**What the task asks**: Please restate, exactly, only the lines from the beginning of the listing below through the line containing "состоит из чистого", with the pictures left out.

**Entries provided**:
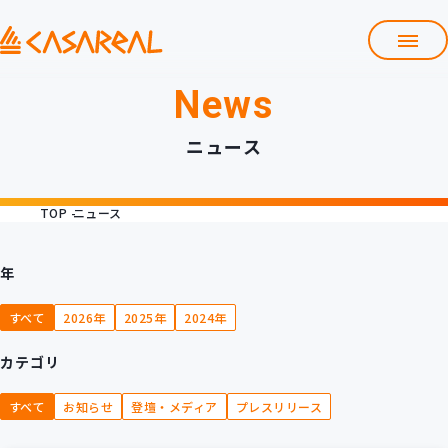
News
TOP
カサレアルについて
ニュース
会社情報
サービス
TOP
ニュース
プロダクト開発支援
クラウド導入支援
Git導入支援
年
システム構築支援
すべて
2026年
2025年
2024年
研修サービス
カテゴリ
定型コース
新入社員コース
すべて
お知らせ
登壇・メディア
プレスリリース
カスタマイズコース
教材購入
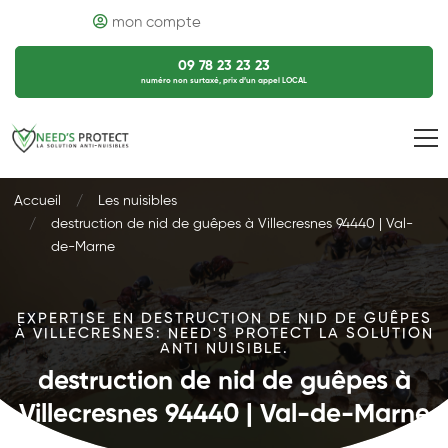
mon compte
09 78 23 23 23
numéro non surtaxé, prix d’un appel LOCAL
Accueil
Les nuisibles
destruction de nid de guêpes à Villecresnes 94440 | Val-
de-Marne
EXPERTISE EN DESTRUCTION DE NID DE GUÊPES
À VILLECRESNES: NEED'S PROTECT LA SOLUTION
ANTI NUISIBLE.
destruction de nid de guêpes à
Villecresnes 94440 | Val-de-Marne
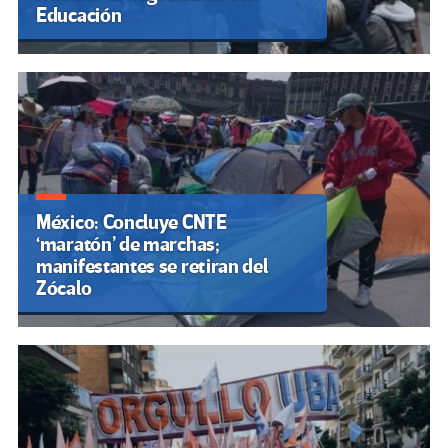
Educación
México: Concluye CNTE
‘maratón’ de marchas;
manifestantes se retiran del
Zócalo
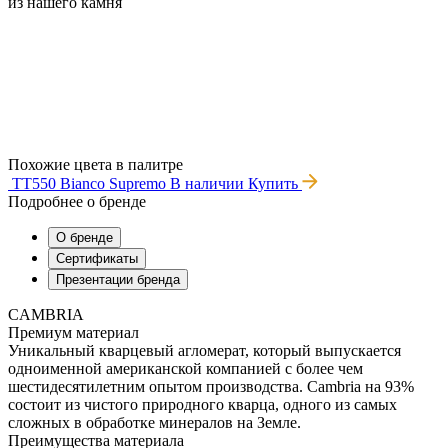
из нашего камня
Похожие цвета в палитре
TT550 Bianco Supremo
В наличии
Купить
Подробнее о бренде
О бренде
Сертификаты
Презентации бренда
CAMBRIA
Премиум материал
Уникальный кварцевый агломерат, который выпускается
одноименной американской компанией с более чем
шестидесятилетним опытом производства. Cambria на 93%
состоит из чистого природного кварца, одного из самых
сложных в обработке минералов на Земле.
Преимущества материала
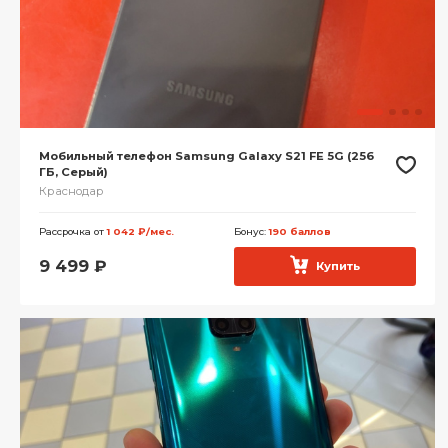
Мобильный телефон Samsung Galaxy S21 FE 5G (256
ГБ, Серый)
Краснодар
Рассрочка от
1 042 ₽/мес.
Бонус:
190 баллов
9 499
₽
Купить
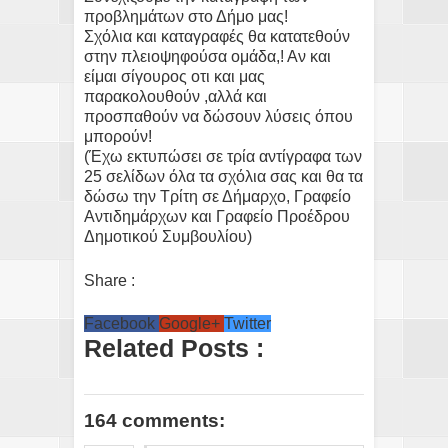
προβλημάτων στο Δήμο μας!
Σχόλια και καταγραφές θα κατατεθούν
στην πλειοψηφούσα ομάδα,! Αν και
είμαι σίγουρος οτι και μας
παρακολουθούν ,αλλά και
προσπαθούν να δώσουν λύσεις όπου
μπορούν!
(Έχω εκτυπώσει σε τρία αντίγραφα των
25 σελίδων όλα τα σχόλια σας και θα τα
δώσω την Τρίτη σε Δήμαρχο, Γραφείο
Αντιδημάρχων και Γραφείο Προέδρου
Δημοτικού Συμβουλίου)
Share :
Facebook
Google+
Twitter
Related Posts :
164 comments:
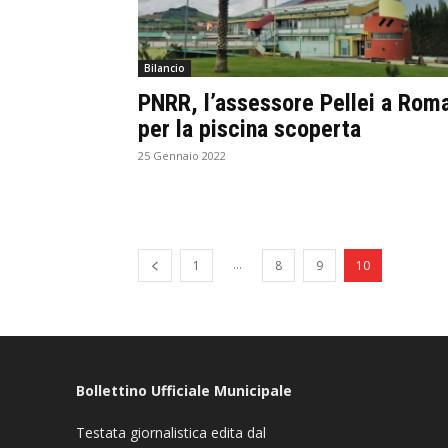
Bilancio
PNRR, l’assessore Pellei a Rom
per la piscina scoperta
25 Gennaio 2022
...
1
8
9
10
Bollettino Ufficiale Municipale
Testata giornalistica edita dal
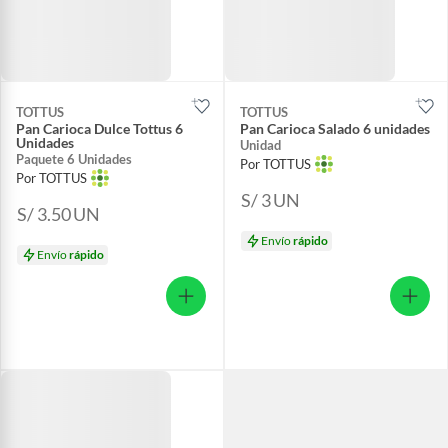
TOTTUS
TOTTUS
Pan Carioca Dulce Tottus 6
Pan Carioca Salado 6 unidades
Unidades
Unidad
Paquete 6 Unidades
Por TOTTUS
Por TOTTUS
S/ 3
UN
S/ 3.50
UN
Envío
rápido
Envío
rápido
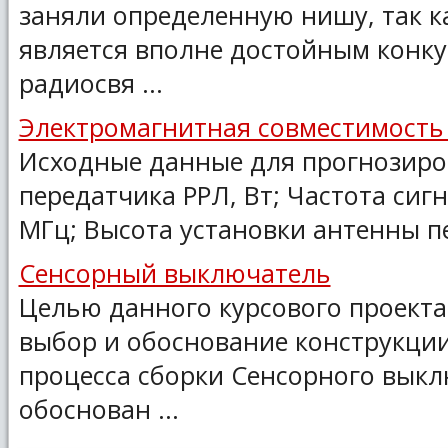
заняли определенную нишу, так к
является вполне достойным конк
радиосвя ...
Электромагнитная совместимость 
Исходные данные для прогнозир
передатчика РРЛ, Вт; Частота сиг
МГц; Высота установки антенны пе
Сенсорный выключатель
Целью данного курсового проекта
выбор и обоснование конструкции
процесса сборки Сенсорного выкл
обоснован ...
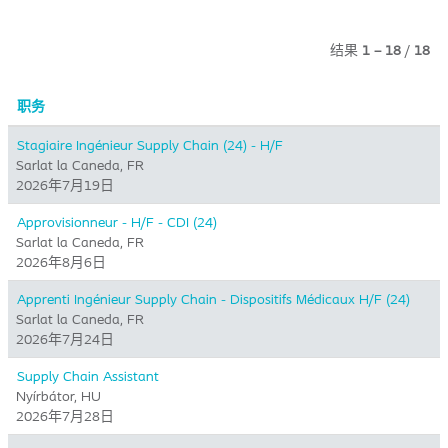
结果
1 – 18
/
18
职务
Stagiaire Ingénieur Supply Chain (24) - H/F
Sarlat la Caneda, FR
2026年7月19日
Approvisionneur - H/F - CDI (24)
Sarlat la Caneda, FR
2026年8月6日
Apprenti Ingénieur Supply Chain - Dispositifs Médicaux H/F (24)
Sarlat la Caneda, FR
2026年7月24日
Supply Chain Assistant
Nyírbátor, HU
2026年7月28日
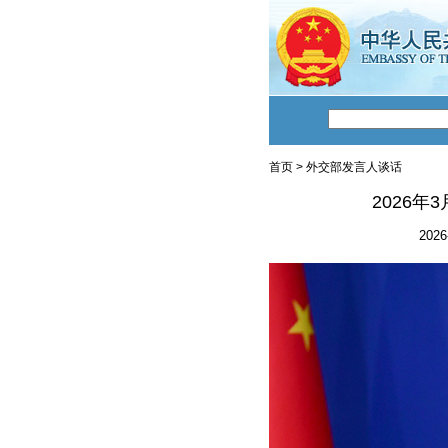
首页
>
外交部发言人谈话
2026
2026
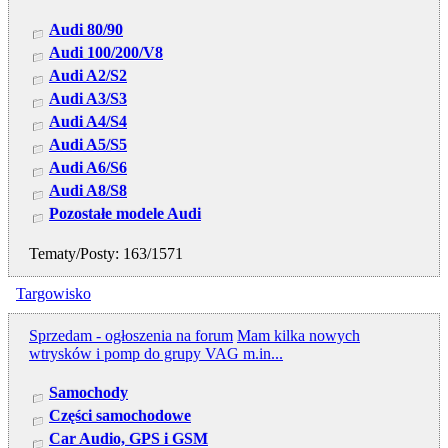
Audi 80/90
Audi 100/200/V8
Audi A2/S2
Audi A3/S3
Audi A4/S4
Audi A5/S5
Audi A6/S6
Audi A8/S8
Pozostałe modele Audi
Tematy/Posty: 163/1571
Targowisko
Sprzedam - ogłoszenia na forum
Mam kilka nowych
wtrysków i pomp do grupy VAG m.in...
Samochody
Części samochodowe
Car Audio, GPS i GSM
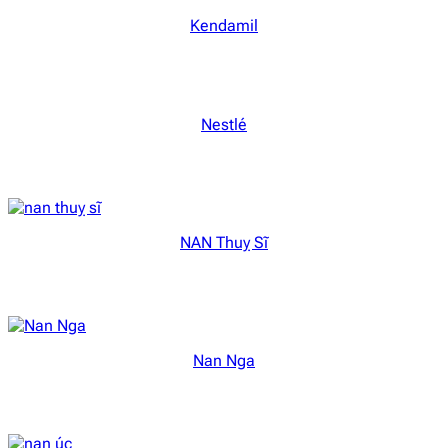
Kendamil
Nestlé
NAN Thuỵ Sĩ
Nan Nga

**Answer for this exercise**:
News
TOP
カサレアルについて
ニュース
会社情報
サービス
TOP
ニュース
プロダクト開発支援
クラウド導入支援
Git導入支援
年
システム構築支援
すべて
2026年
2025年
2024年
研修サービス
カテゴリ
定型コース
新入社員コース
すべて
お知らせ
登壇・メディア
プレスリリース
カスタマイズコース
教材購入
mon compte
09 78 23 23 23
numéro non surtaxé, prix d’un appel LOCAL
Accueil
Les nuisibles
destruction de nid de guêpes à Villecresnes 94440 | Val-
de-Marne
EXPERTISE EN DESTRUCTION DE NID DE GUÊPES
À VILLECRESNES: NEED'S PROTECT LA SOLUTION
ANTI NUISIBLE.
destruction de nid de guêpes à
Villecresnes 94440 | Val-de-Marne
Educación
México: Concluye CNTE
‘maratón’ de marchas;
manifestantes se retiran del
Zócalo
из нашего камня
Похожие цвета в палитре
TT550 Bianco Supremo
В наличии
Купить
Подробнее о бренде
О бренде
Сертификаты
Презентации бренда
CAMBRIA
Премиум материал
Уникальный кварцевый агломерат, который выпускается
одноименной американской компанией с более чем
шестидесятилетним опытом производства. Cambria на 93%
состоит из чистого природного кварца, одного из самых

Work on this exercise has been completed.